Neurology. 2004 Jan 13; 62(1): 51-9
Pittock SJ, Mayr WT, McClelland RL, Jorgensen NW, Weigand SD, Noseworthy JH, Weinshenker BG, Rodriguez M.
Department of Neurology, Mayo Clinic, Rochester, MN 55905, USA.
To study the change in disability over 10 years in individual patients constituting the 1991 Olmsted County, MN, multiple sclerosis (MS) prevalence cohort.
The authors reassessed this 1991 cohort in 2001.
The authors determined the Expanded Disability Status Scale scores (EDSS) for each patient still alive, and within the year prior to death for those who died.
The authors analyzed determinants of potential prognostic significance on change in disability.
Follow-up information was available for 161 of 162 patients in the 1991 cohort.

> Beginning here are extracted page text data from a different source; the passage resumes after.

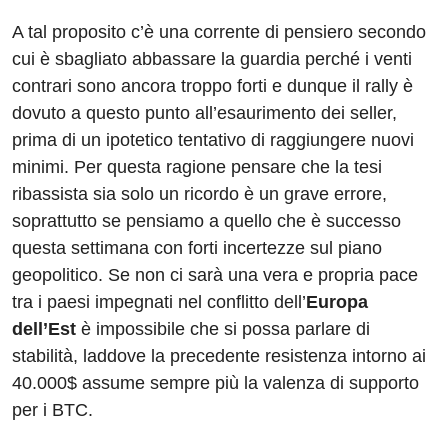
A tal proposito c’è una corrente di pensiero secondo
cui è sbagliato abbassare la guardia perché i venti
contrari sono ancora troppo forti e dunque il rally è
dovuto a questo punto all’esaurimento dei seller,
prima di un ipotetico tentativo di raggiungere nuovi
minimi. Per questa ragione pensare che la tesi
ribassista sia solo un ricordo è un grave errore,
soprattutto se pensiamo a quello che è successo
questa settimana con forti incertezze sul piano
geopolitico. Se non ci sarà una vera e propria pace
tra i paesi impegnati nel conflitto dell’
Europa
dell’Est
è impossibile che si possa parlare di
stabilità, laddove la precedente resistenza intorno ai
40.000$ assume sempre più la valenza di supporto
per i BTC.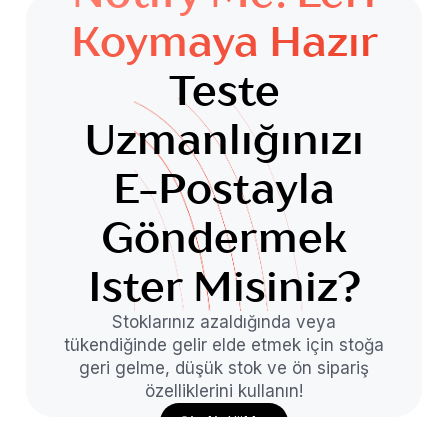
Koymaya Hazır
Teste
Uzmanlığınızı
E-Postayla
Göndermek
Ister Misiniz?
Stoklarınız azaldığında veya
tükendiğinde gelir elde etmek için stoğa
geri gelme, düşük stok ve ön sipariş
özelliklerini kullanın!
Şimdi Yükle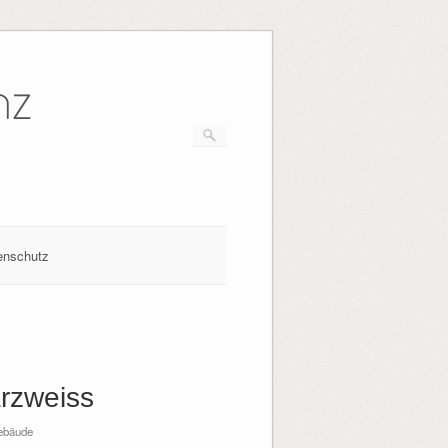
nz
enschutz
arzweiss
ebäude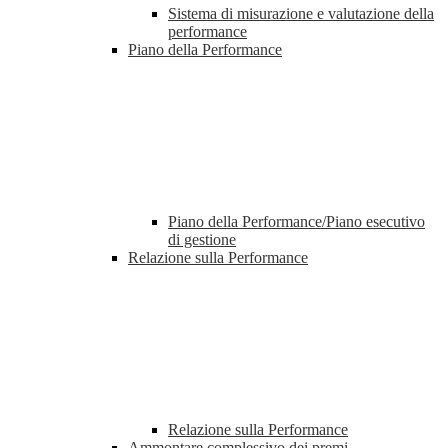
Sistema di misurazione e valutazione della
performance
Piano della Performance
Piano della Performance/Piano esecutivo
di gestione
Relazione sulla Performance
Relazione sulla Performance
Ammontare complessivo dei premi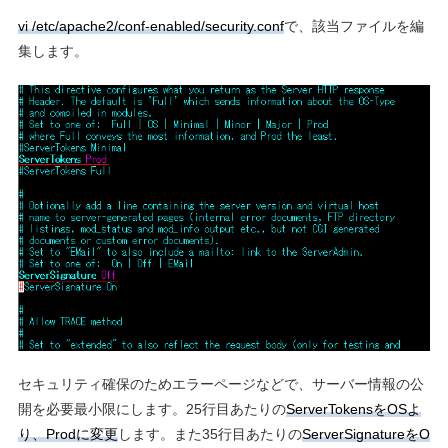
vi /etc/apache2/conf-enabled/security.conf
で、該当ファイルを編
集します。
セキュリティ確保のためエラーページなどで、サーバー情報の公
開を必要最小限にします。25行目あたりの
ServerTokensをOSよ
り、Prodに変更
します。また35行目あたりの
ServerSignatureをO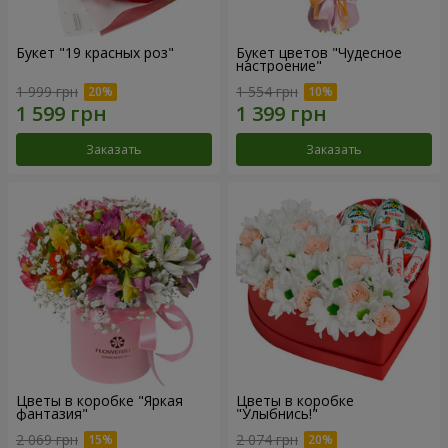
Букет "19 красных роз"
Букет цветов "Чудесное
настроение"
1 999 грн
1 554 грн
Заказать
Заказать
Цветы в коробке "Яркая
Цветы в коробке
фантазия"
"Улыбнись!"
2 069 грн
2 074 грн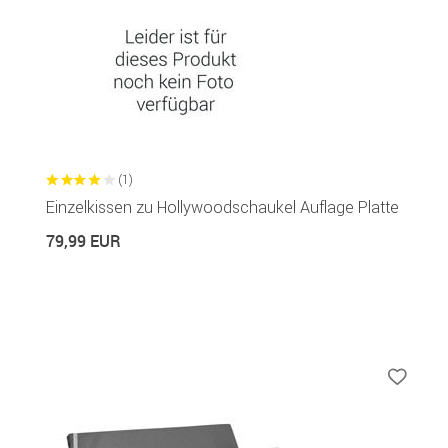
(1)
Einzelkissen zu Hollywoodschaukel Auflage Platte
79,99 EUR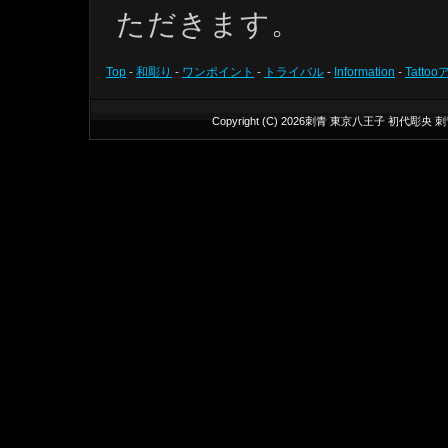
ただきます。
Top
-
和彫り
-
ワンポイント
-
トライバル
-
Information
-
Tatto
Copyright (C)
2026
刺青 東京八王子 初代彫央 刺青処 T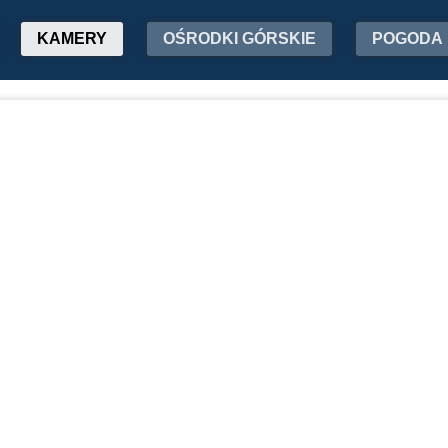
KAMERY
OŚRODKI GÓRSKIE
POGODA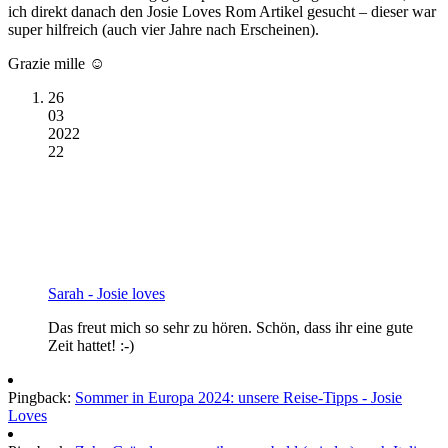
ich direkt danach den Josie Loves Rom Artikel gesucht – dieser war
super hilfreich (auch vier Jahre nach Erscheinen).
Grazie mille ☺️
26
03
2022
22
Sarah - Josie loves
Das freut mich so sehr zu hören. Schön, dass ihr eine gute
Zeit hattet! :-)
Pingback:
Sommer in Europa 2024: unsere Reise-Tipps - Josie
Loves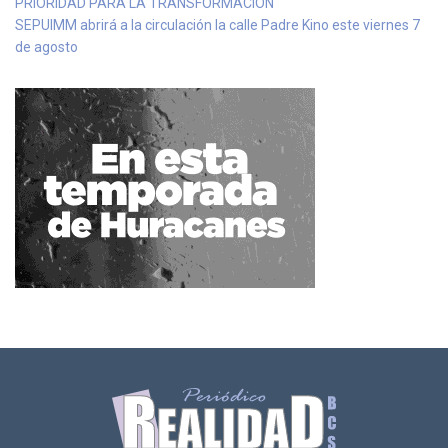
PRIORIDAD PARA LA TRANSFORMACIÓN
SEPUIMM abrirá a la circulación la calle Padre Kino este viernes 7
de agosto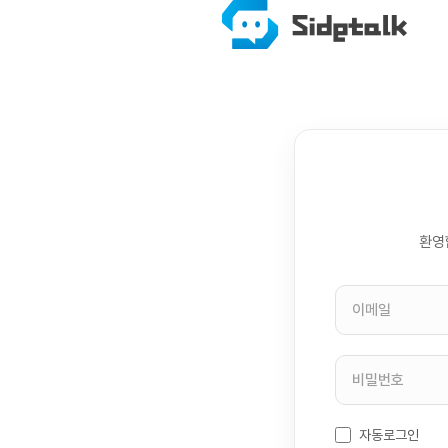
환영
자동로그인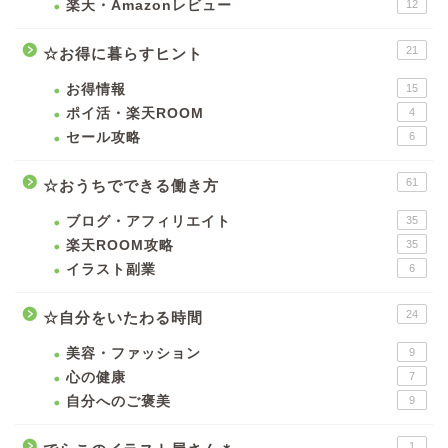
楽天・Amazonレビュー
12
21
☆お得に暮らすヒント
お得情報
15
ポイ活・楽天ROOM
4
セール攻略
6
61
☆おうちでできる働き方
ブログ・アフィリエイト
35
楽天ROOM攻略
35
イラスト副業
6
24
☆自分をいたわる時間
美容・ファッション
9
心の健康
7
自分へのご褒美
9
1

Only 15% had received immunomodulatory therapy.
The mean change in EDSS for the entire cohort over 10 years was 1 point and 20% worsened by >or=2 points.
For patients with EDSS <3 in 1991 (n = 66), 83% were ambulatory without a cane 10 years later.
For patients with EDSS of 3 through 5 in 1991 (n = 33), 51% required a cane to ambulate (48%) or worse (3%).
For patients with EDSS 6 to 7 in 1991 (n = 39), 51% required a wheelchair or worse in 2001.
Gait impairment at onset, progressive disease, or longer duration of disease were associated with more worsening of disability (p < 0.002).
The 10-year survival was decreased compared with the Minnesota white population for both men and women.
Although survival was reduced and 30% of patients progressed to needing a cane or wheelchair or worse over the 10-year follow-up period, most remained stable or minimally progressed.
Patients within the EDSS 3.0 through 5.0 range are at moderate risk of developing important gait limitations over the 10-year period.
The authors did not identify factors strongly predictive of worsening disability in this study.